After making announcement at Mason Temple commemoration for MLK, Congressman catalogues several “distressing” actions by President-elect and tells Flyer that insulting tweets about civil rights icon John Lewis became “the straw that broke the camel’s back.”

U.S. Rep. Steve Cohen

Memphis Congressman Steve Cohen joined civil rights icon John Lewis (D-GA) and what may turn out to be a substantial number of other political figures in announcing Monday that he will not attend the Friday inauguration of Donald Trump as President.

Cohen, who has represented the 9th District since his first election in 2006, made the announcement Monday morning at Mason Temple of God in Christ during a commemorative celebration of the life and works of Dr. Martin Luther King on MLK Day.

Telling the Flyer that a series of insulting tweets from Trump about Lewis became “the straw that broke the camel’s back,” Cohen praised the Georgia congressman as someone who had “risked his life” for human rights. Trump’s tweets had come in the wake of the Lewis’ own statement that he would not be at the inauguration.

The Congressman said Trump’s attack on Rep. Lewis were particularly egregious “coming on the eve of the Martin Luther King weekend.”

Cohen said he had already been distressed by “an accumulation of distressing remarks, actions, and appointments” on Trump’s part, including “his questioning President Obama’s birth for years, the racist, misogynistic statements he made during the campaign, his inability to tell the truth, and his mocking of a disabled person,” as well as the President-elect’s attacks on Senator John McCain and actress Meryl Streep.
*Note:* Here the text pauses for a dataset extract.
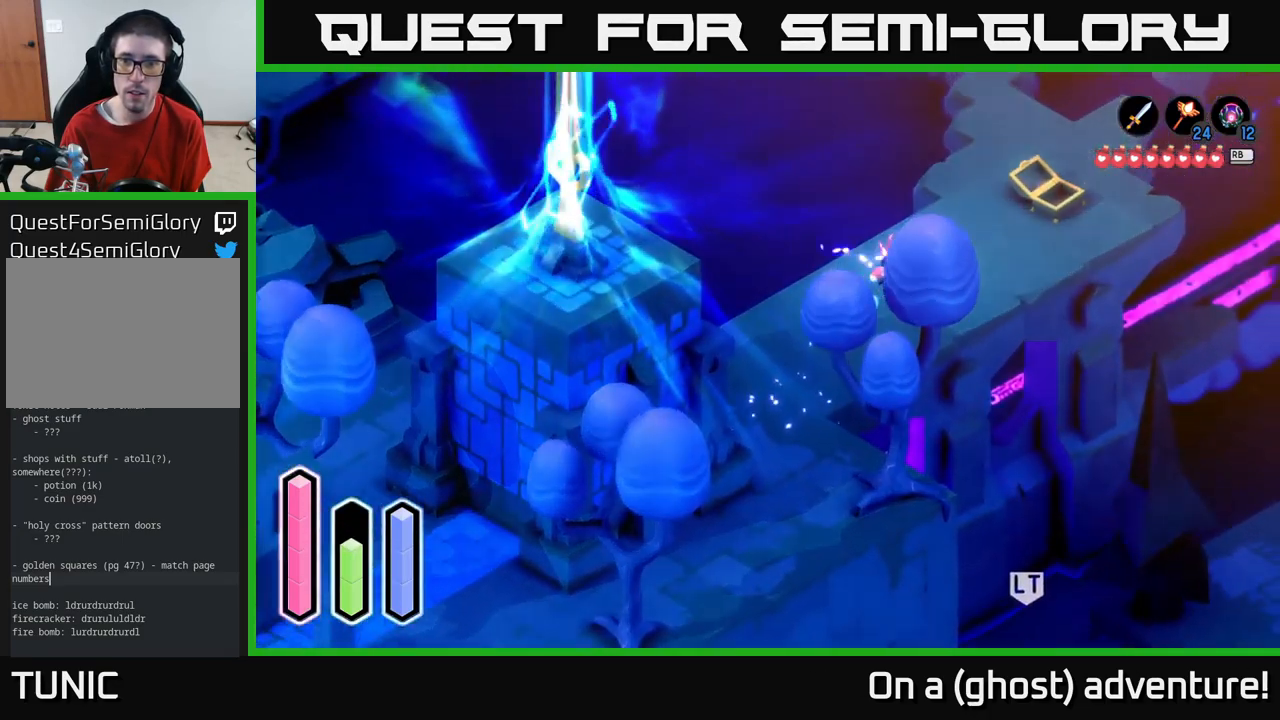
{"buttons": ["A"], "left_stick": "up", "right_stick": "center", "events": [[450, "left_stick", "up"]]}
“This is a president who does not act presidential,” Cohen said, adding that, as a history buff, he regretted having to miss so signal an event as an inauguration ceremony.

Cohen said further had he had attended confidential briefings about Trump’s compromised behavior and circumstances and that “there’s more to it than Russia.”
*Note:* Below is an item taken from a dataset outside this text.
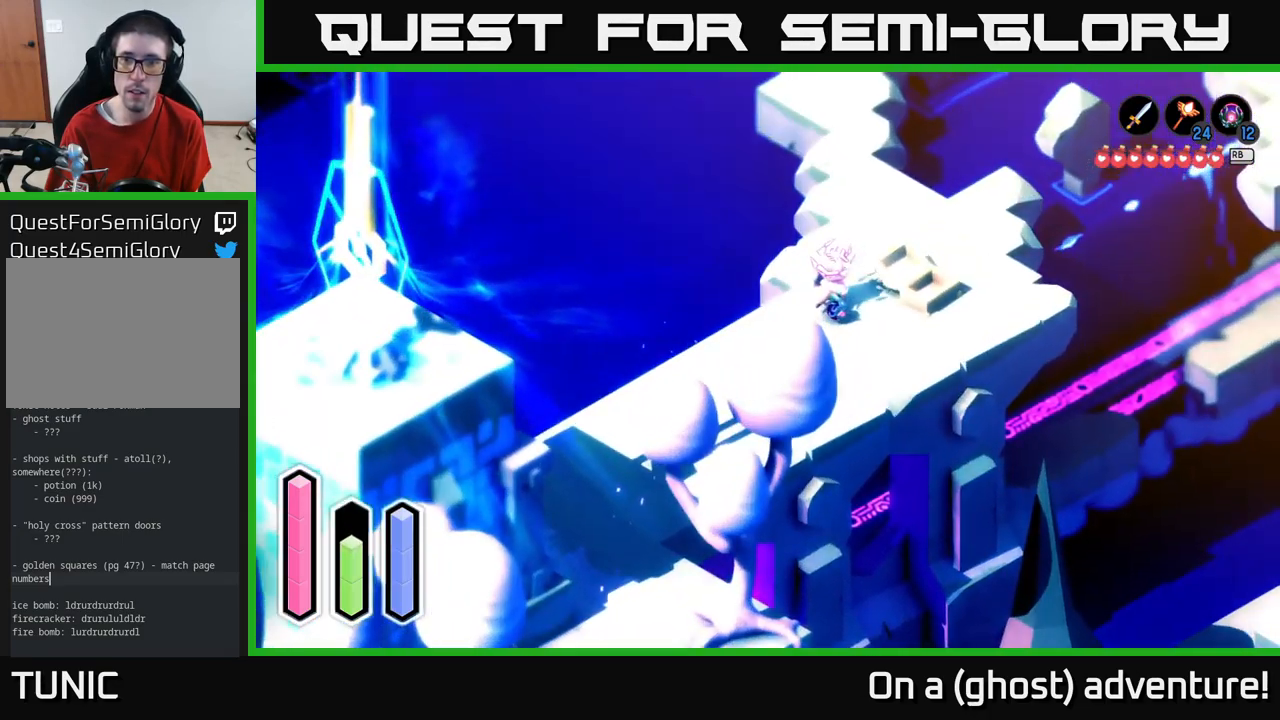
{"buttons": ["A"], "left_stick": "up", "right_stick": "center", "events": []}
Cohen had made his disregard for Trump clear in recent days, comparing him to deceased formerr Cuban strongman Fidel Castro.

In an interview with CNN last week, Cohen said, “The last two people I remember in this Western Hemisphere who were soclose to Russia were (businessman) Armand Hammer, who loved oil and money, and Fidel Castro, who loved to talk for long periods of time, hated disloyalty and dissent and eliminated it, and was very much an egocentric individual.”

And, in an issues meeting with constituents, the Congressman had warned about the prospect of a new “Dark Ages” under Trump.